Transgender father and his family featured on StoryCorps

Last Friday's StoryCorps excerpt on Morning Edition featured a conversation between Les and Scott GrantSmith as their 25th wedding anniversary nears.  When they married, Les was a woman; the couple then had two children.  Fifteen years ago, Les told Scott she was a woman in the wrong body; she feared Scott would leave and take the children with him. Instead, the couple stayed together.  Be sure to click on the link on the website that leads to an excerpt of the conversation between Les and his two daughters, Amanda and Thea; that part did not air on the radio.

Les's fear that transitioning would cost him his children is quite reality-based.  Judges are extremely reluctant to grant custody to a trans parent.  This is especially true if the children show any signs of anxiety or distress, even though such reactions may be both normal and exacerbated by the reactions of their non-trans parent.  One of the most poignant parts of the exchange between both Les and Scott and Les and the children is when Les says he would not have transitioned if it would have meant losing the children.  His younger daughter was seven years old at the time.  I have to wonder if he really believes he could have spent the subsequent decade living with the depression that finally brought him to talk to Scott.

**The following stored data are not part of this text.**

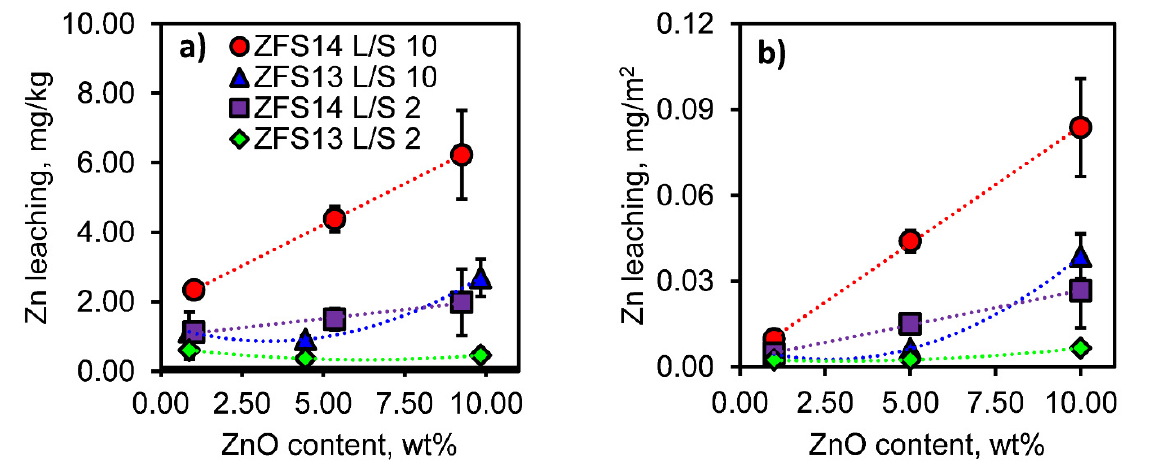
Figure 4. Zn leaching according to EN12457-3 versus normalized ZnO content in the ZFS samples: ( a ) mg/kg and ( b ) mg/m 2 .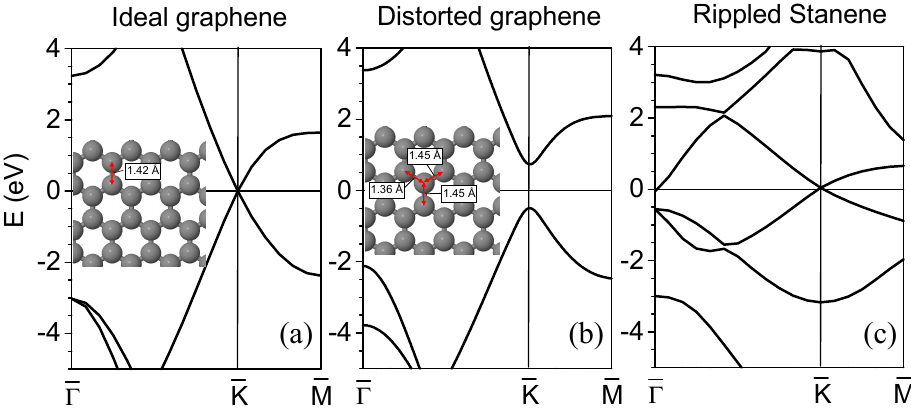
Figure 1. Band structures in vicinity of Fermi level for ( a ) an ideal free graphene; ( b ) distorted graphene monolayer; and ( c ) rippled Sn monolayer (stanene).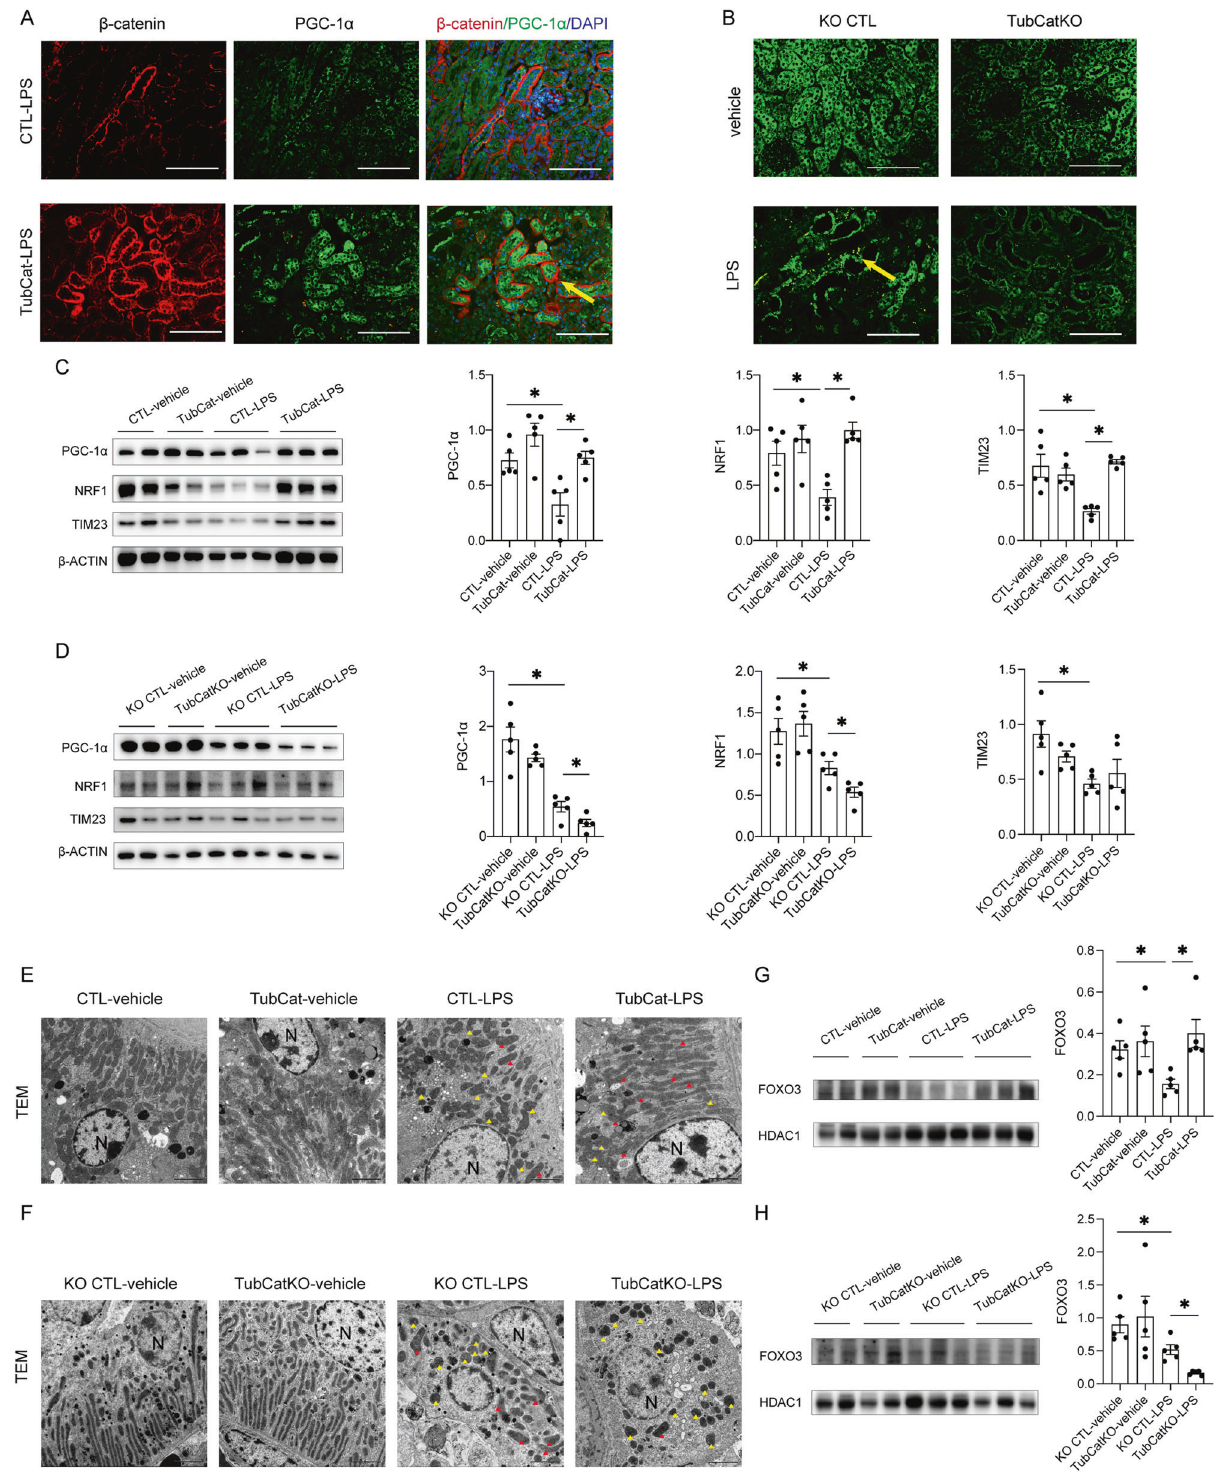
related protein 1 (DRP1) is a GTPase that controls mitochondrial fi ssion. Mitochondrial dynamics shifts towards fi ssion during IRI with downregulation of fusion regulators OPA1 and MFN2, but upregulation of fi ssion regulator DRP1 (Fig. 7). In TubCat-IRI kidneys, markedly reduced OPA1 and MFN2 was restored, and DRP1 overexpression was suppressed vs. CTL-IRI kidneys (Fig. 7A). Conversely, TubCatKO-IRI kidneys had further reduction of OPA1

I am sure many listeners are incredulous that Scott and Les remained together through this process.  I don't know of any statistics, but I do know other couples, both personally and through accounts of others, who stay married through one spouse's transition.  Those families do not wind up in front of judges. Forty years ago, all judges needed to be educated about gay and lesbian parents, to break down myths and stereotypes and allay fears that children would be harmed living with a gay father or lesbian mother.  As readers of this blog know, such prejudice continues today in some parts of the country.  Well, for trans parents, we are back where we were in the 70s with lesbian and gay parents.  I give a lot of credit to Scott for adapting to a circumstance he could have never imagined the day he got married and for believing that Les remained a good parent to their children.  For those whose transition stories don't have this happy ending, we need massive judicial education as well as resources for families and clinicians.